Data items
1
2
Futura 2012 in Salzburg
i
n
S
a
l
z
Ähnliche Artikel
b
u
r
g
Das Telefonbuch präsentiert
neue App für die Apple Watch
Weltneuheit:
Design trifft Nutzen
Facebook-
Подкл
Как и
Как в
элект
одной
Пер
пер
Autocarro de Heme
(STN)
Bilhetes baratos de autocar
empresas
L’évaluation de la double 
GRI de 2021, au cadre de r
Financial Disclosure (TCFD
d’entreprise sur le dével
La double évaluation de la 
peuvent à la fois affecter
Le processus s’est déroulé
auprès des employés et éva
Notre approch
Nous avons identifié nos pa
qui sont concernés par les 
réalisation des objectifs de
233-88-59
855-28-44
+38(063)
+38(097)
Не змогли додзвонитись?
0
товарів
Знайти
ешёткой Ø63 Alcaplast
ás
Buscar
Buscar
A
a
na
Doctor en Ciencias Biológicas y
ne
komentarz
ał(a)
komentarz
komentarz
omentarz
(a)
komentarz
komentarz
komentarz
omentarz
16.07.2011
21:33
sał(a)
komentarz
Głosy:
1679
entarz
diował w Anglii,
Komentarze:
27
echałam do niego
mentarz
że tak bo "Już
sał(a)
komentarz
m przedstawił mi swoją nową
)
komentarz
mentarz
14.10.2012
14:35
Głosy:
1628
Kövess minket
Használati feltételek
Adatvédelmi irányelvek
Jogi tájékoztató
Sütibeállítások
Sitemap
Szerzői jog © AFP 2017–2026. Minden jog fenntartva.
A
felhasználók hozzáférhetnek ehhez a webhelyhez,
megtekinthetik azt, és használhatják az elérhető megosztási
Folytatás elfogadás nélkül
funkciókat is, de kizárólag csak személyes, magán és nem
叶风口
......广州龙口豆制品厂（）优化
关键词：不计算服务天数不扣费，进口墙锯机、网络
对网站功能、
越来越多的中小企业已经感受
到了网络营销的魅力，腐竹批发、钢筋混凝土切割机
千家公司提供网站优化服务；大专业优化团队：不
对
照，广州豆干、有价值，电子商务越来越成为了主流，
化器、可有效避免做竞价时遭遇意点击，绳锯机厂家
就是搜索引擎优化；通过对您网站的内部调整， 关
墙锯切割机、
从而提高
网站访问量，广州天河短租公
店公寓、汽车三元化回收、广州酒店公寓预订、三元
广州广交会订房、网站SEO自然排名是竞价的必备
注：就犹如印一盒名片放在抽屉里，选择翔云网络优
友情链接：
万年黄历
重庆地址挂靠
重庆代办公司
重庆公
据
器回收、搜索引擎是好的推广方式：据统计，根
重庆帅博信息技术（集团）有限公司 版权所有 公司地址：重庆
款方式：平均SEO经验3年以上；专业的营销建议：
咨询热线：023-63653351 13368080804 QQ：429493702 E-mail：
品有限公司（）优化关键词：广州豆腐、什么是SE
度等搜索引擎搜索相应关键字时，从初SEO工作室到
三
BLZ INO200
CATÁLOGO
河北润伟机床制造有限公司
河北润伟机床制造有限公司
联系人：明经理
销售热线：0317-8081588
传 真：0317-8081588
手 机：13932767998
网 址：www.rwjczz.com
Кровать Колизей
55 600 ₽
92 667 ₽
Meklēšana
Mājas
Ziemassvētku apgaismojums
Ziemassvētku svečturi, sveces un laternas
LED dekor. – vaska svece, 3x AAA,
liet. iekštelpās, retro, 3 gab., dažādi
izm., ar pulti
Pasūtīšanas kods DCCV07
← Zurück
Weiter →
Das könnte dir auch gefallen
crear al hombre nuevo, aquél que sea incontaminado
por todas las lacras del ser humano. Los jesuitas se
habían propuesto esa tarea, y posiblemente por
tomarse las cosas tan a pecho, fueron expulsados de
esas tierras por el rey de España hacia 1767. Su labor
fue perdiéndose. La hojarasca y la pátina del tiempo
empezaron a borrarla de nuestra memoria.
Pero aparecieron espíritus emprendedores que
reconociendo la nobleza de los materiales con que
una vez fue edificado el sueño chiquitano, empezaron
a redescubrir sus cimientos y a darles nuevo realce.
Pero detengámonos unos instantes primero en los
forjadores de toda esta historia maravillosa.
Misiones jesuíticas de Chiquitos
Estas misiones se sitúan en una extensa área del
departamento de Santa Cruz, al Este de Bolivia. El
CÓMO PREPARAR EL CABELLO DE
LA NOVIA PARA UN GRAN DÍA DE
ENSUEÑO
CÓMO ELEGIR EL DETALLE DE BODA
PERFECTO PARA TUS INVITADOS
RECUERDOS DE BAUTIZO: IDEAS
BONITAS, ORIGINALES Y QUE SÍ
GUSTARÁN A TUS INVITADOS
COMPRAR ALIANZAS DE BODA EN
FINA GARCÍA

> [ABOUT THIS EXERCISE]:
Each line of the data needs to be repeated exactly.

> [ANSWER TO THE PROBLEM]:
1
2
Futura 2012 in Salzburg
i
n
S
a
l
z
Ähnliche Artikel
b
u
r
g
Das Telefonbuch präsentiert
neue App für die Apple Watch
Weltneuheit:
Design trifft Nutzen
Facebook-
Подкл
Как и
Как в
элект
одной
Пер
пер
Autocarro de Heme
(STN)
Bilhetes baratos de autocar
empresas
L’évaluation de la double 
GRI de 2021, au cadre de r
Financial Disclosure (TCFD
d’entreprise sur le dével
La double évaluation de la 
peuvent à la fois affecter
Le processus s’est déroulé
auprès des employés et éva
Notre approch
Nous avons identifié nos pa
qui sont concernés par les 
réalisation des objectifs de
233-88-59
855-28-44
+38(063)
+38(097)
Не змогли додзвонитись?
0
товарів
Знайти
ешёткой Ø63 Alcaplast
ás
Buscar
Buscar
A
a
na
Doctor en Ciencias Biológicas y
ne
komentarz
ał(a)
komentarz
komentarz
omentarz
(a)
komentarz
komentarz
komentarz
omentarz
16.07.2011
21:33
sał(a)
komentarz
Głosy:
1679
entarz
diował w Anglii,
Komentarze:
27
echałam do niego
mentarz
że tak bo "Już
sał(a)
komentarz
m przedstawił mi swoją nową
)
komentarz
mentarz
14.10.2012
14:35
Głosy:
1628
Kövess minket
Használati feltételek
Adatvédelmi irányelvek
Jogi tájékoztató
Sütibeállítások
Sitemap
Szerzői jog © AFP 2017–2026. Minden jog fenntartva.
A
felhasználók hozzáférhetnek ehhez a webhelyhez,
megtekinthetik azt, és használhatják az elérhető megosztási
Folytatás elfogadás nélkül
funkciókat is, de kizárólag csak személyes, magán és nem
叶风口
......广州龙口豆制品厂（）优化
关键词：不计算服务天数不扣费，进口墙锯机、网络
对网站功能、
越来越多的中小企业已经感受
到了网络营销的魅力，腐竹批发、钢筋混凝土切割机
千家公司提供网站优化服务；大专业优化团队：不
对
照，广州豆干、有价值，电子商务越来越成为了主流，
化器、可有效避免做竞价时遭遇意点击，绳锯机厂家
就是搜索引擎优化；通过对您网站的内部调整， 关
墙锯切割机、
从而提高
网站访问量，广州天河短租公
店公寓、汽车三元化回收、广州酒店公寓预订、三元
广州广交会订房、网站SEO自然排名是竞价的必备
注：就犹如印一盒名片放在抽屉里，选择翔云网络优
友情链接：
万年黄历
重庆地址挂靠
重庆代办公司
重庆公
据
器回收、搜索引擎是好的推广方式：据统计，根
重庆帅博信息技术（集团）有限公司 版权所有 公司地址：重庆
款方式：平均SEO经验3年以上；专业的营销建议：
咨询热线：023-63653351 13368080804 QQ：429493702 E-mail：
品有限公司（）优化关键词：广州豆腐、什么是SE
度等搜索引擎搜索相应关键字时，从初SEO工作室到
三
BLZ INO200
CATÁLOGO
河北润伟机床制造有限公司
河北润伟机床制造有限公司
联系人：明经理
销售热线：0317-8081588
传 真：0317-8081588
手 机：13932767998
网 址：www.rwjczz.com
Кровать Колизей
55 600 ₽
92 667 ₽
Meklēšana
Mājas
Ziemassvētku apgaismojums
Ziemassvētku svečturi, sveces un laternas
LED dekor. – vaska svece, 3x AAA,
liet. iekštelpās, retro, 3 gab., dažādi
izm., ar pulti
Pasūtīšanas kods DCCV07
← Zurück
Weiter →
Das könnte dir auch gefallen
crear al hombre nuevo, aquél que sea incontaminado
por todas las lacras del ser humano. Los jesuitas se
habían propuesto esa tarea, y posiblemente por
tomarse las cosas tan a pecho, fueron expulsados de
esas tierras por el rey de España hacia 1767. Su labor
fue perdiéndose. La hojarasca y la pátina del tiempo
empezaron a borrarla de nuestra memoria.
Pero aparecieron espíritus emprendedores que
reconociendo la nobleza de los materiales con que
una vez fue edificado el sueño chiquitano, empezaron
a redescubrir sus cimientos y a darles nuevo realce.
Pero detengámonos unos instantes primero en los
forjadores de toda esta historia maravillosa.
Misiones jesuíticas de Chiquitos
Estas misiones se sitúan en una extensa área del
departamento de Santa Cruz, al Este de Bolivia. El
CÓMO PREPARAR EL CABELLO DE
LA NOVIA PARA UN GRAN DÍA DE
ENSUEÑO
CÓMO ELEGIR EL DETALLE DE BODA
PERFECTO PARA TUS INVITADOS
RECUERDOS DE BAUTIZO: IDEAS
BONITAS, ORIGINALES Y QUE SÍ
GUSTARÁN A TUS INVITADOS
COMPRAR ALIANZAS DE BODA EN
FINA GARCÍA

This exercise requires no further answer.